Winter sports, that is not possible in the Netherlands. It hasn’t snowed really well for years and even if it did, there is very little to descend. However, we don’t have to travel far for the winter sports atmosphere and fun. We find it in the Utrechtsedwarsstraat in Amsterdam, at Bistrot des Alpes. Blank wooden floor, the same panelling, bread baskets with red and white checkered napkins, a plush moose on the wall, as well as a poster of The Laughing Cow, old wooden skis and poles, here and there a copper pot or milk can. In short: Bistrot des Alpes has the works.
To top it off the avalanche arrow, we can enjoy an aperitif or our coffee in a real ski lift. That all sounds like a big joke, but Bistrot des Alpes is genuinely a cozy place. Not least because of the very nice and very helpful service. It is immediately clear that they are well adapted to the theater audience that has to be around the corner from Carré at a quarter past eight: everything is going very smoothly.
Around eight the tent fills up again with less hurried guests. It is certainly not only the Dutch who find it funny, it turns out when a large group of French tourists arrives. The charming hostess turns out to speak fluent French.
On the plate
The story is as follows: chef Thibault Casasole trained in the French town of Thonon-les-Bains on Lake Geneva, then worked in Amsterdam under a number of great chefs and then went with his Dutch lover (that charming hostess) to the Haute-Savoie to open its own tent. Two years ago they brought that French Alpine cuisine to Amsterdam.

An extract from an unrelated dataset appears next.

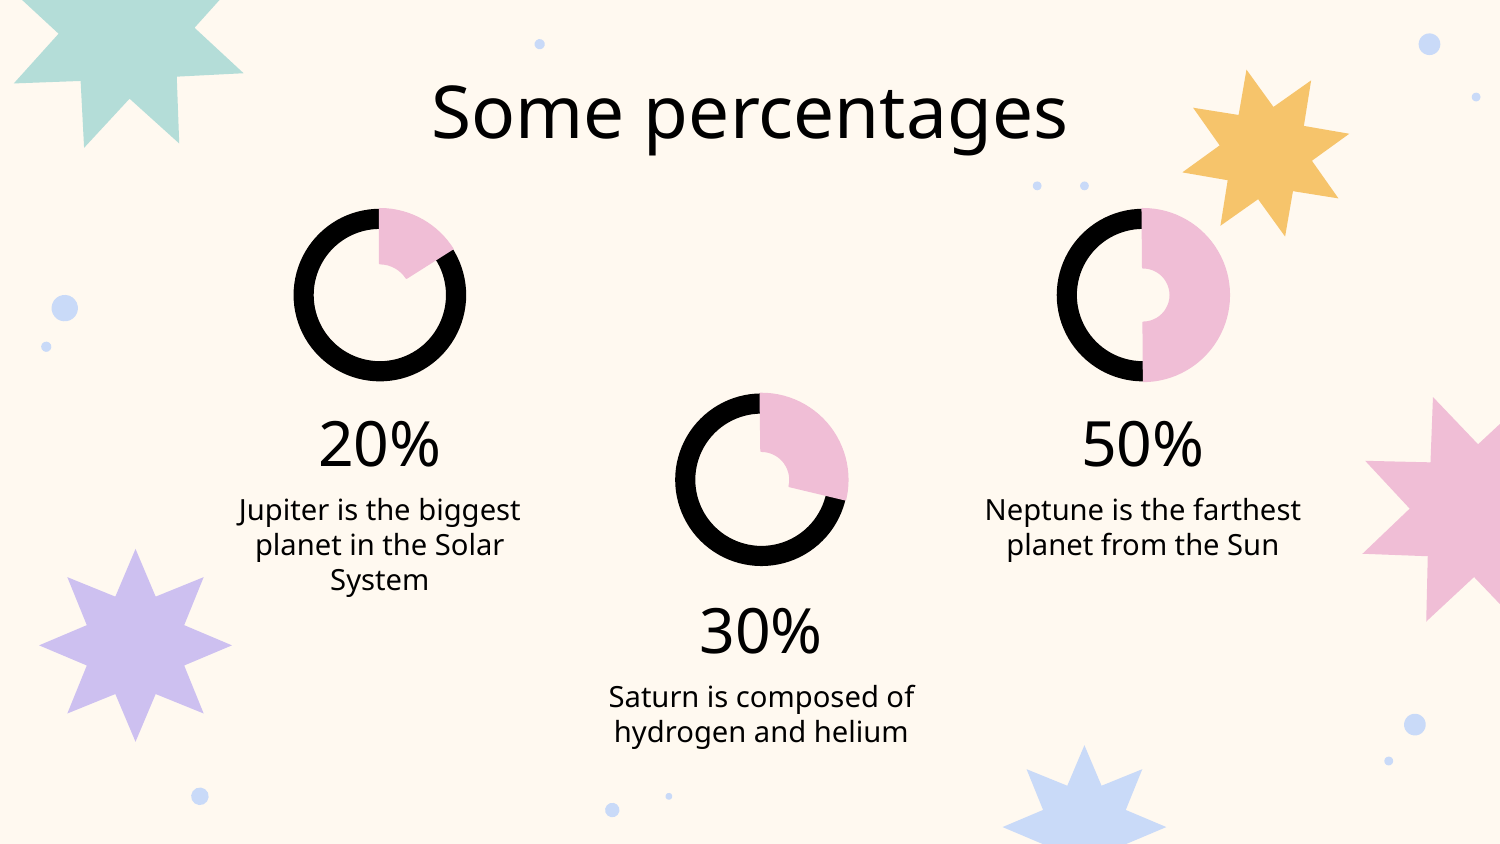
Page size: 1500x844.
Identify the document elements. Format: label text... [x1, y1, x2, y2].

This makes Bistrot des Alpes the place to be for a good raclette (a quarter or half of cheese, from 24 euros pp) or cheese fondue (‘Savoyarde’ or ‘montagnarde’, both available with or without ceps, between 18 and 25 euros pp). Perhaps the best thing is to order a raclette for one person (22.90 euros). Then you get a very small charcoal grill next to the table with a slot underneath. A small frying pan can then be placed in which you can melt slices of cheese. The smoked raclette is especially tasty. With a wooden scraper you can drape it over a well-cooked potato (served in a cute wooden bucket) or a slice of traditional charcuterie. Fun and delicious.
Smooth and creamy
There are also ‘normal’ starters and main courses, the bistrot dishes. They are a little less spectacular. At least, the three we ate – a raclette like that really chops. The ‘cappuccino’ of pumpkin soup with chestnut foam and bacon (7.90 euros) is in theory a nice dish, only foam and soup are a bit pale, and the large blocks of smoked bacon on the bottom then again bream salt. The smoked trout rillette (7.90 euros) is surprisingly soft and creamy, but therefore a bit cowardly, the lettuce next to it (in a preserving jar) has barely been prepared. The ‘magret de canard à l’orange’ (21 euros) is okay, the duck breast not overcooked, the sauce sweet and sticky, great puree on the side – the bimi is a bit out of place, but it also has a good bite.
The beers are particularly tasty: Brasserie de Mont Blanc, made with melt water from the famous mountain. A really nice surprise. We also enjoy drinking the red house wine, a Gamay from Savoie, with the cheese board. Of course we expect French Alpine cheeses, but this shelf is very predictable: Tomme de Savoie, Reblochon and Blue de Gex. And not even the tastiest I’ve ever eaten. That’s a shame, they could have just made the difference here.
That does not alter the fact that Bistro des Alpes is a very nice place for a casual evening of raclettes. And especially drink a cup of coffee in the ski lift. The entourage is absolute over the top – but it works, it’s very cosy. If you really can’t get enough of it, you can spend the night in a ski hut party café a little further on at Rembrandtplein, but I really can’t recommend that to anyone.